Sequential pattern mining is one of the data mining tasks used to find the subsequences in a sequence dataset that appear together in order based on time. Sequence data can be collected from devices, such as sensors, GPS, or satellites, and ordered based on timestamps, which are the times when they are generated/collected. Mining patterns in such data can be used to support many applications, including weather forecasting and transportation recommendation systems. Numerous techniques have been proposed to address the problem of how to mine subsequences in a sequence dataset; however, current traditional algorithms ignore the temporal information between the itemset in a sequential pattern. This information is essential in many situations. For example, doctors, even if they know a symptom B will appear after symptom A for a specific disease, must know the time interval of when symptom B is expected to appear to reduce the disease's risk and provide a suitable treatment. Considering temporal relationship information for sequential patterns raises new issues to be solved, such as designing a new data structure to save this information and traversing this structure efficiently to discover patterns without re-scanning the database. In this paper, we propose an algorithm called Minits-AllOcc (MINIng Timed Sequential Pattern for All-time Occurrences) to find sequential patterns and the transition time between itemsets based on all occurrences of a pattern in the database. We also propose a parallel multi-core CPU version of this algorithm, called MMinits-AllOcc (Multi-core for MINIng Timed Sequential Pattern for All-time Occurrences), to deal with Big Data. Extensive experiments on real and synthetic datasets show the advantages of this approach over the brute-force method. Also, the multi-core CPU version of the algorithm is shown to outperform the single-core version on Big Data by 2.5X.

Manuscript:

ds-paper-734.pdf

Data repository URLs:

https://www.mesonet.org/index.php/site/research

https://www.microsoft.com/en-us/research/publication/t-drive-trajectory-...

Date of Submission:

Saturday, November 26, 2022

Date of Decision:

Friday, April 28, 2023

Nanopublication URLs:

Decision:

Reject

Solicited Reviews:

Review #1 submitted on 27/Mar/2023

By Emanuele Della Valle ORCID logo

https://orcid.org/0000-0002-5176-5885

Review Details

Reviewer has chosen not to be Anonymous

Overall Impression: Good
Suggested Decision: Undecided
Technical Quality of the paper: Excellent
Presentation: Good
Reviewer`s confidence: Medium
Significance: High significance
Background: Incomplete or inappropriate
Novelty: Limited novelty
Data availability: Not all used and produced data are FAIR and openly available in established data repositories; authors need to fix this
Length of the manuscript: The length of this manuscript is about right

Summary of paper in a few sentences:

The paper focuses on sequential pattern mining. The authors claim that finding subsequences in sequences is helpful for many applications, such as those cited by the author: weather forecasting and mobility. To address this issue, the authors propose an algorithm called Minits-AllOcc to find sequential patterns and transition times between events. They also introduce a parallel version of the algorithm called MMinits-AllOcc, which runs on a multi-core CPU. The authors bring experimental evidence that Minits-AllOcc outperforms brute-force methods and that MMinits-AllOcc is 2.5X faster than the single-core version.

Reasons to accept:

The paper is very well written. It is well organized, and it reads smoothly. The motivation of the paper is strong. The proposed method is sound. The experimental campaign is extensive and proves the claims of the authors.

Reasons to reject:

I have severe doubts about the novelty of the paper. I am not an expert in sequential pattern mining; thus, I read the reviews referenced in the paper (citations 9 and 10). I discovered that state-of-the-art algorithms ignore the temporal information between itemsets in a sequential pattern.

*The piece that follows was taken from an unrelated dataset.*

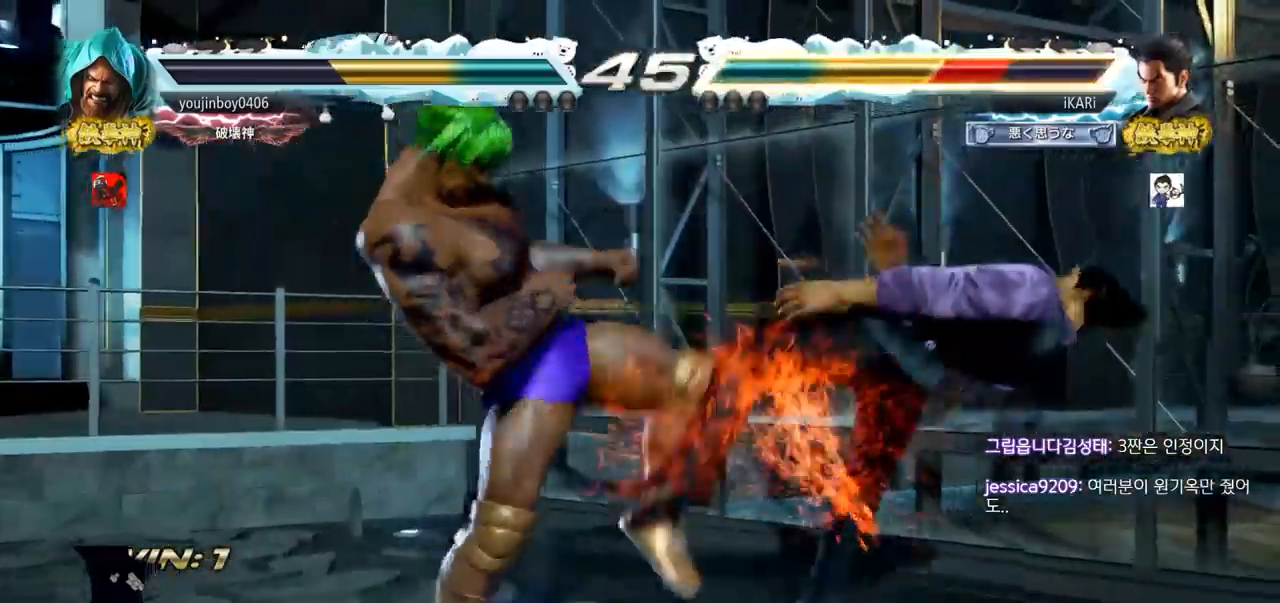
{"buttons": [], "left_stick": "center", "events": []}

As my stream processing area of expertise, temporal information is essential for many situations, and engines are optimized for it. While basic stream processing queries can use the order of events coming on a stream (e.g., A followed by B or A followed by B and not C), expressive queries require at least one temporal annotation per event. Temporal annotations allow computing intervals and reason on time (e.g., A followed by B within N seconds).

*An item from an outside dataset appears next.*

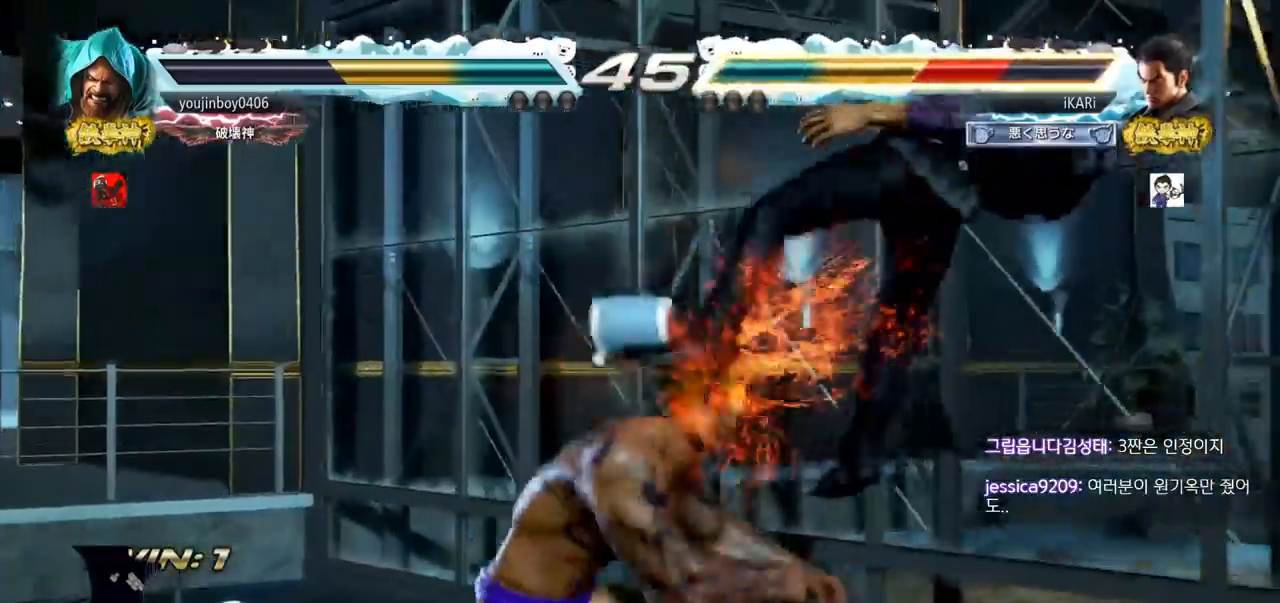
{"buttons": [], "left_stick": "center", "events": []}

Indeed, in stream processing, finite state machines (FSMs) and trees are used to improve the efficiency and accuracy of processing systems by reducing the need for brute-force pattern matching. FSMs and Trees represent the states and the transitions in modeling sequences, time intervals, and causality and recognizing complex event patterns [*]. Moreover, as in the authors' setting, stream processing cannot re-scan the data because the input is an unbounded data structure that the engine cannot memorize. Last but not least, in both settings, latency matters. In stream processing, patterns of events must be detected in real-time since actions must be triggered based on those patterns. In the authors' settings, the real-time requirement does not hold, but it is clear that the faster, the better requirement holds.

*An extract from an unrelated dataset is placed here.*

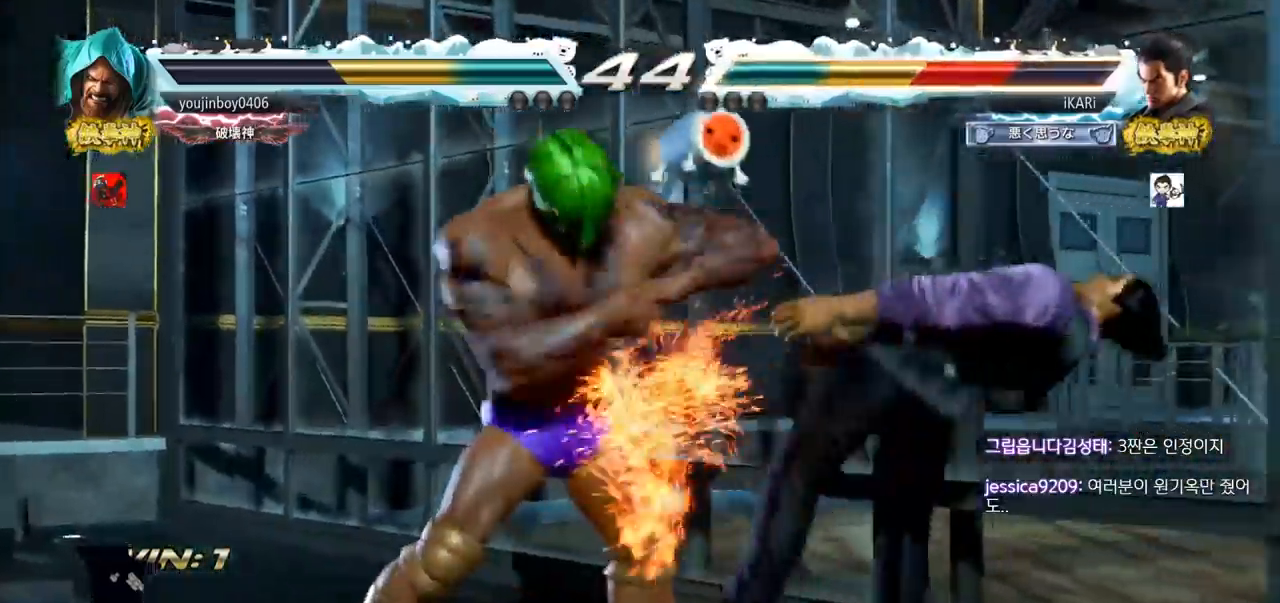
{"buttons": [], "left_stick": "center", "events": []}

[*] Artikis, A., Margara, A., Ugarte, M., Vansummeren, S. and Weidlich, M., 2017. Tutorial: Complex event recognition languages. In Proceedings of the 11th ACM International Conference on Distributed and Event-based Systems (pp. 7-10). ACM. https://cer.iit.demokritos.gr/publications/papers/2017/2017_debs_tut_pap...

Nanopublication comments:

Further comments:

* The quality of the tables is low: the font is too tiny, and pixelled.
* References 22, 23, 28, 29, and 32 are written in different fonts.
* The first paragraph in each section should be either indented or not indented. Currently, there is a mix.
* Figure 18 and figure 19 have different resolutions.
* I would avoid short sections (e.g., 4.5.*, and 5.* )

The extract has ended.